The opening ceremony through the eyes of the protagonists: the volunteers
Three hundred volunteers, male and female, an important part of the city’s population, who wanted to add their contribution to the realisation of not just an event, but the first stretch of an itinerary that will last the whole year. Three hundred people, all different, who by participating unveiled the meaning of the word community. It is their faces, their words, their looks, all different and unique, that tell in the best way how 19 January represented the important confirmation of new community bonds, a new way of living and crossing through the area.
It is an identity that was built through the sharing of spaces and actions, that integrates without absorbing, not flaunted but serene. There is a retired woman who found it natural to work hard for her city, after having seen it change over the past fifty years. There is a man who smiles and talks about how his first thought when waking up was to put on his volunteer’s sweatshirt and welcome his Dutch guests so they could feel at home. And there is also a boy who, in collective participation, glimpses the possibility of a rebirth that involves everyone, none excluded.
The bet on involvement was the most difficult to win. The volunteers, all of them, showed that collectivity can move together, can find, not in one day but along a road, a common land of exchange and enthusiasm and so become a community.
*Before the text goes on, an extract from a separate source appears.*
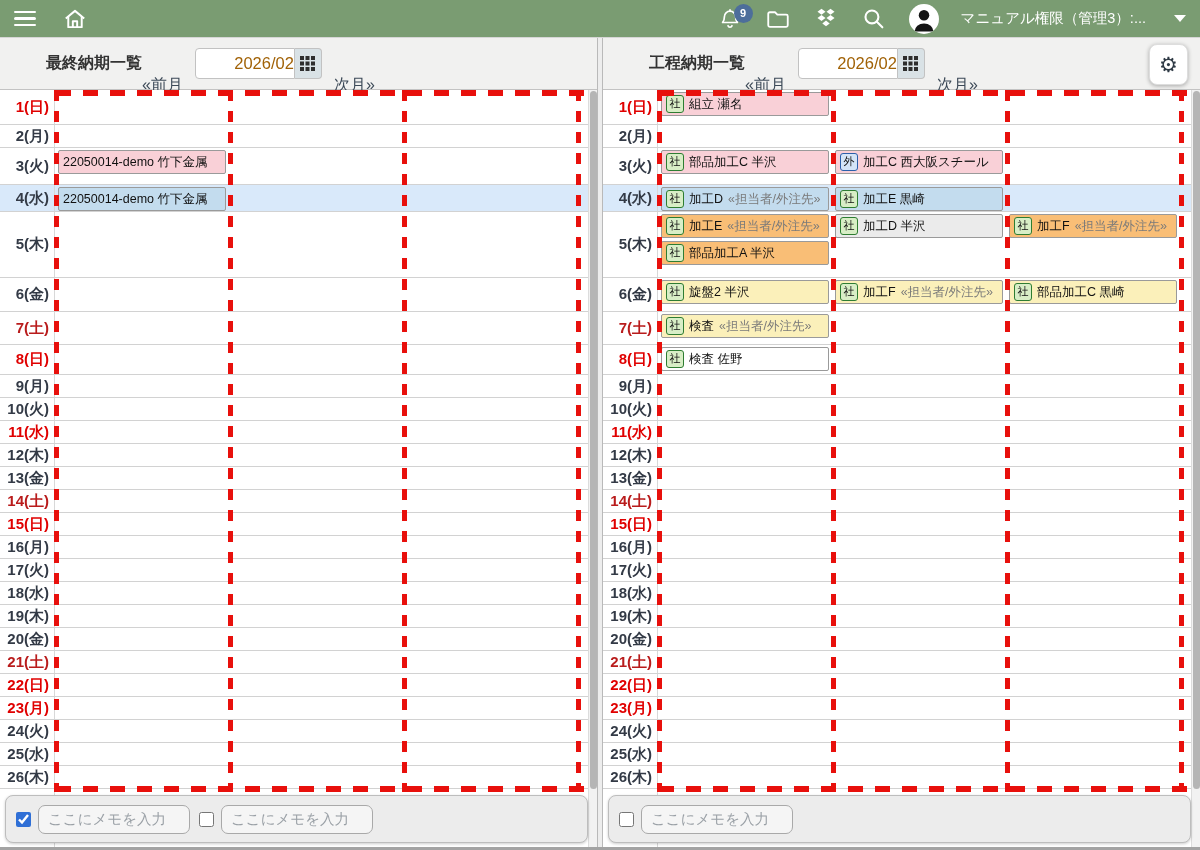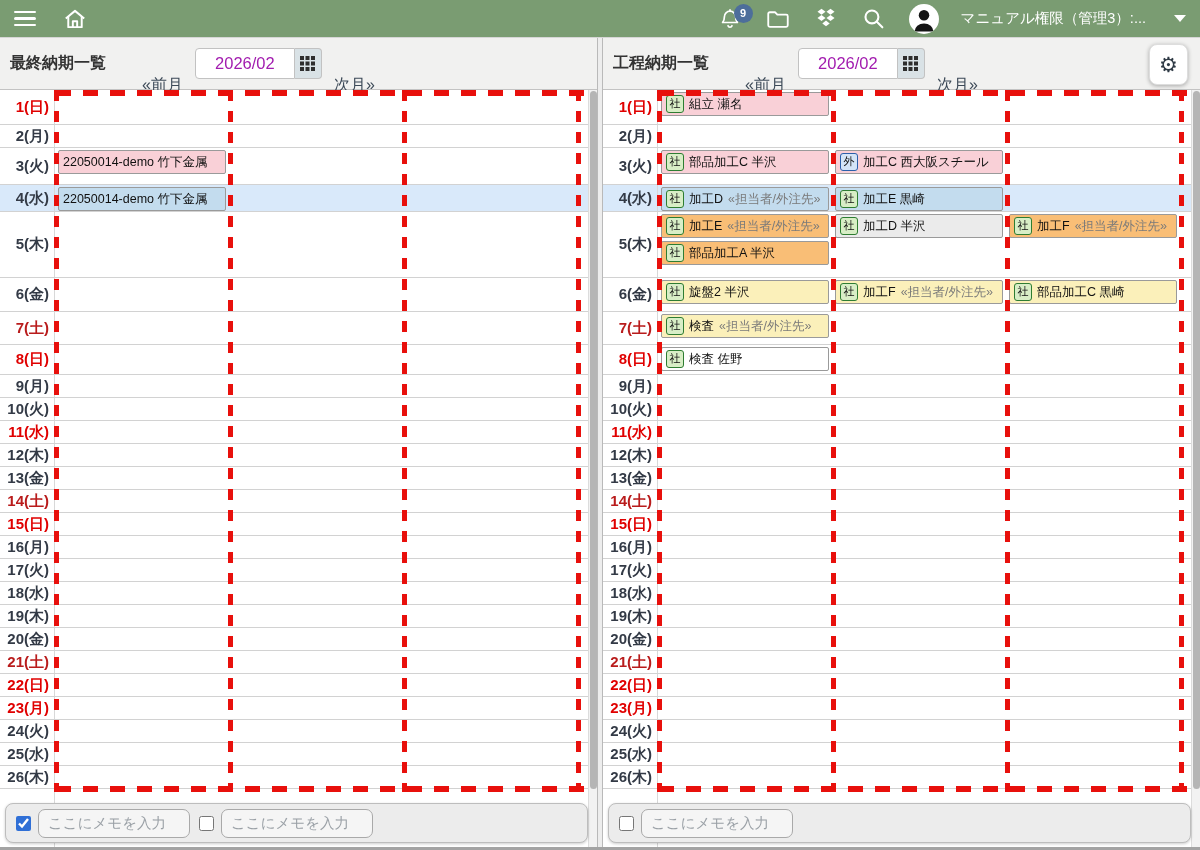"最終納期一覧" .panel-title { text-align: none -> right }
This was the positive power that invaded the city, from Cava del Sole to the food-laden tables in the neighbourhoods, from the information points to the roads animated by musical bands. Each and every volunteer took part in the successful conclusion of a moment that they could feel as their own, a collective rite created by many different individualities and many different histories.
The enthusiasm and power of this new open and evolving community represent one of the fundamental resources, precious blood, needed to complete the itinerary that has only just begun.
And if pride is to be highlighted, is to tell about what kind of air was breathed in by the volunteers, it has to be taken at its most joyous meaning. No retreat into themselves, but an extraordinary desire to open and welcome. An enthusiasm highlighted by the continual reference to Europe, a concept that returned constantly in the words of those who worked hard so that this day could be successful. “Matera embraces Europe,” said a moved, tired but happy volunteer before the curtain fell on the opening ceremony. Then again, Matera is Europe, and will be so a bit more from now on. Matera is the European Capital of Culture, also thanks to these wonderful three hundred people.